| Safe Haskell | Safe-Inferred |
|---|---|
| Language | Haskell2010 |
Convex.ThreatModel.UnprotectedScriptOutput
Description
Threat model for detecting scripts that don't validate output addresses.
Many Plutus scripts validate datum state transitions but forget to check that outputs actually go to the correct address. This allows an attacker to redirect funds while satisfying the script's datum requirements.

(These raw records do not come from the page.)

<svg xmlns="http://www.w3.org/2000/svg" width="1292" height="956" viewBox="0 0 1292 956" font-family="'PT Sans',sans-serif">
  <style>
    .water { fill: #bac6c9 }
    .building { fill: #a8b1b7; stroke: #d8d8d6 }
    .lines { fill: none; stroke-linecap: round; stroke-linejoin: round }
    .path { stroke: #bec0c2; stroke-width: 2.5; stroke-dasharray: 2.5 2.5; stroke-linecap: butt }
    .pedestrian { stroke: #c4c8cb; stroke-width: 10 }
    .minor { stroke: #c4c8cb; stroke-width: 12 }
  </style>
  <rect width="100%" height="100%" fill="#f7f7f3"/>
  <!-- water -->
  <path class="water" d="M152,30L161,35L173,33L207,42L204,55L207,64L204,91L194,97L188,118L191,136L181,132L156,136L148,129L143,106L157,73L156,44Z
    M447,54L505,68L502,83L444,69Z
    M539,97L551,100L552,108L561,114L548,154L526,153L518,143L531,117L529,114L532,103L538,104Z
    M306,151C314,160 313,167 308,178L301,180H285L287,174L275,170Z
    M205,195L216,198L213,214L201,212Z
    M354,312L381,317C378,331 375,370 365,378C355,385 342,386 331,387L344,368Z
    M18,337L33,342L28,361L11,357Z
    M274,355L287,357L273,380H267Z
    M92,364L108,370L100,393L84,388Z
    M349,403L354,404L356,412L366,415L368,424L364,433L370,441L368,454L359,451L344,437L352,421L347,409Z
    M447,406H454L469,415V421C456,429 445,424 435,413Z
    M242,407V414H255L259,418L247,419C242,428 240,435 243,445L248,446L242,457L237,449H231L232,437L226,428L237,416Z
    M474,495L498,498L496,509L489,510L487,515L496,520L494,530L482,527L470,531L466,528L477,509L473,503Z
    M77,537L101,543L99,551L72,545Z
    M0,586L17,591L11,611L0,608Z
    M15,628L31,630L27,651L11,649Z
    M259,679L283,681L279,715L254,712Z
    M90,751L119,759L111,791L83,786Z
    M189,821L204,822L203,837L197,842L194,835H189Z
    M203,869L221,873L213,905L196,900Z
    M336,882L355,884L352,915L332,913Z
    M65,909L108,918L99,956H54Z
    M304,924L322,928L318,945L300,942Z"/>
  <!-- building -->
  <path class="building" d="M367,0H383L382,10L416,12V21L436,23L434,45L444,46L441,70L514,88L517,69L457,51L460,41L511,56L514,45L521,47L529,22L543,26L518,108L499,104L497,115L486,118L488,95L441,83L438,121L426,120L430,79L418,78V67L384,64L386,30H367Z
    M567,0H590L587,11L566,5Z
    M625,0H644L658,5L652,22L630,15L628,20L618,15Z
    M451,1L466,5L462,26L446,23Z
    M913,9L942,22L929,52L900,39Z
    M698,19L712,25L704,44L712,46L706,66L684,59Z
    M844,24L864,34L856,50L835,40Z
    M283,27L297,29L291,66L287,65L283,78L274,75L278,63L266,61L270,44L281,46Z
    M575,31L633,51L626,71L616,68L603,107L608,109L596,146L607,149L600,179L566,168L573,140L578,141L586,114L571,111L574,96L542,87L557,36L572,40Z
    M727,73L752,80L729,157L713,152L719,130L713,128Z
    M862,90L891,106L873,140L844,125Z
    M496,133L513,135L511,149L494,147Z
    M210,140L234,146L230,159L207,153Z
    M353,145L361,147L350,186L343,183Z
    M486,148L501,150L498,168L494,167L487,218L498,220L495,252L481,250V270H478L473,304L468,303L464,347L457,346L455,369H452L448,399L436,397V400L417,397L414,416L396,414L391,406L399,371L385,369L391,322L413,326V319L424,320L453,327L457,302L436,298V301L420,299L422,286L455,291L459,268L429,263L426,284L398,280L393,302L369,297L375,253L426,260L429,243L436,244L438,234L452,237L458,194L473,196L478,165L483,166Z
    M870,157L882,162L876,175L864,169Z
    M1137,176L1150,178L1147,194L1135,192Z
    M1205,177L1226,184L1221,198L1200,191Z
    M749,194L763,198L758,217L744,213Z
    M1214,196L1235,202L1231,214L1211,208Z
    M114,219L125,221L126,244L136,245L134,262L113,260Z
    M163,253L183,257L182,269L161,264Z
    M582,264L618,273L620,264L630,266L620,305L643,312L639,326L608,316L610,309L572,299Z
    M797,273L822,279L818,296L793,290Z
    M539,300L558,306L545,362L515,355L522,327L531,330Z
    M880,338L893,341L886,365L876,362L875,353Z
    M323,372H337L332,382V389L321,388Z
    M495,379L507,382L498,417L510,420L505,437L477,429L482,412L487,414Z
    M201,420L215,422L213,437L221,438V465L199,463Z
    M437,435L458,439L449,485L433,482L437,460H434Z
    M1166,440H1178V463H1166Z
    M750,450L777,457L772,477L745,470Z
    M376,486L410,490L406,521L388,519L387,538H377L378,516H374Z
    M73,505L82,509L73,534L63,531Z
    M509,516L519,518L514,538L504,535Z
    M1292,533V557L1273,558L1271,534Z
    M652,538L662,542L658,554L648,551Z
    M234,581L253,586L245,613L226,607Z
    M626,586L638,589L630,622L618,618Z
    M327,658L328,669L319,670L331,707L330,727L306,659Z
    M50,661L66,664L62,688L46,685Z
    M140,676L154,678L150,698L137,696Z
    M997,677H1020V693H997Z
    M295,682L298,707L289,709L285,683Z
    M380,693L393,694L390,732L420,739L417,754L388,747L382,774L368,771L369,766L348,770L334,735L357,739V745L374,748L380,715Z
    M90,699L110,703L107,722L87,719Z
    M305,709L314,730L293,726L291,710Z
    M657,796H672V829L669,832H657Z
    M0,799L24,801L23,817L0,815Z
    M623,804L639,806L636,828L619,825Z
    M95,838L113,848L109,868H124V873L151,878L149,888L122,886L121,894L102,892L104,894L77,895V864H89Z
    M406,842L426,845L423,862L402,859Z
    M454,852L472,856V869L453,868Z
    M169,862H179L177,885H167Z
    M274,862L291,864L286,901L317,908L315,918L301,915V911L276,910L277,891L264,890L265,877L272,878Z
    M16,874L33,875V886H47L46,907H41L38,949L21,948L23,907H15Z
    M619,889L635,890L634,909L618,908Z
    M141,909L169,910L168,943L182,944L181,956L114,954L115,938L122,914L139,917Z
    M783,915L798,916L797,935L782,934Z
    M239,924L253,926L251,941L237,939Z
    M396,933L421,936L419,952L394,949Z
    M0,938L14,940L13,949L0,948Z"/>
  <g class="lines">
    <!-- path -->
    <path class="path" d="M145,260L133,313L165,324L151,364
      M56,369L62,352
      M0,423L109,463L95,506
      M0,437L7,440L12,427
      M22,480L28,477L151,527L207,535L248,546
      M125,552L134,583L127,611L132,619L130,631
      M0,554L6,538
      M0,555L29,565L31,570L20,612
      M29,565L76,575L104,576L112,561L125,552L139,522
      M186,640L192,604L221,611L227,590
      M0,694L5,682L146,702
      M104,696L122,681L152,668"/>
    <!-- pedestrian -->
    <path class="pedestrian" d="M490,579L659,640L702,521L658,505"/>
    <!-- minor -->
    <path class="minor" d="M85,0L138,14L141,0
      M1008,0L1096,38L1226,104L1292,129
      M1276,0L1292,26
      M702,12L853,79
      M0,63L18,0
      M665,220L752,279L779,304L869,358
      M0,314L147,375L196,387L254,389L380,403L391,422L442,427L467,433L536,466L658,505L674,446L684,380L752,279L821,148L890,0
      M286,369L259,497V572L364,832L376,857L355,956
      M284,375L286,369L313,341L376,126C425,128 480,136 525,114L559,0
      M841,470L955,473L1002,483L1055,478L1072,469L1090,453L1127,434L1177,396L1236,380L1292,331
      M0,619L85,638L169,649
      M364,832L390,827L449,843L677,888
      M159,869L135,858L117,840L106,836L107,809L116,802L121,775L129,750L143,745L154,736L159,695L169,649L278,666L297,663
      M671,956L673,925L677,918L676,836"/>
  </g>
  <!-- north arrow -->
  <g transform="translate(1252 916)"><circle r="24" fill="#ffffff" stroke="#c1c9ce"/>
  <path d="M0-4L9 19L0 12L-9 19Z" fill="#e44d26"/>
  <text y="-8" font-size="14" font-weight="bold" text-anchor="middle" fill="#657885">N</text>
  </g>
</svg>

Example vulnerable pattern:
validator :: Datum -> Redeemer -> ScriptContext -> Bool
validator oldState action ctx =
let newState = getOutputDatum ctx
in validTransition oldState action newState -- Only checks datum, not address!
A secure script should also verify:
&& outputGoesToSameScript ctx
&& valueIsPreserved ctx
Synopsis
Documentation
unprotectedScriptOutput :: ThreatModel () Source #
Check for unprotected script output vulnerabilities.
For a transaction that spends a script UTxO and produces an output back to the same script address:
- Try redirecting that output to the transaction signer (attacker)
- If the transaction still validates, the script doesn't properly protect its outputs - it only validates datum, not the output address.
This catches a common vulnerability pattern where scripts implement state machine logic but forget to enforce that outputs stay at the script address.